[INFORMATION]:
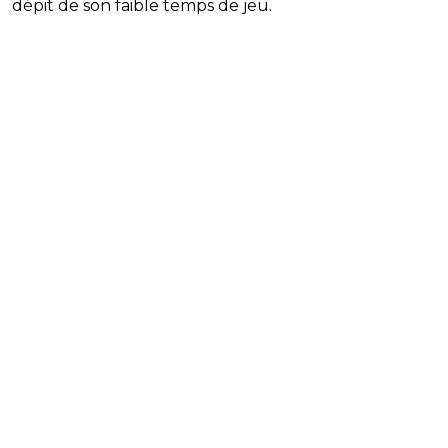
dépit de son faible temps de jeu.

* * *

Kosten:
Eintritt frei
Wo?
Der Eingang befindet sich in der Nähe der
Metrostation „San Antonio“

[YOUR ASSIGNMENT]: Extract each line of the records that contains the word "Nähe", with the case of every letter matching.

[YOUR SOLUTION]:
Der Eingang befindet sich in der Nähe der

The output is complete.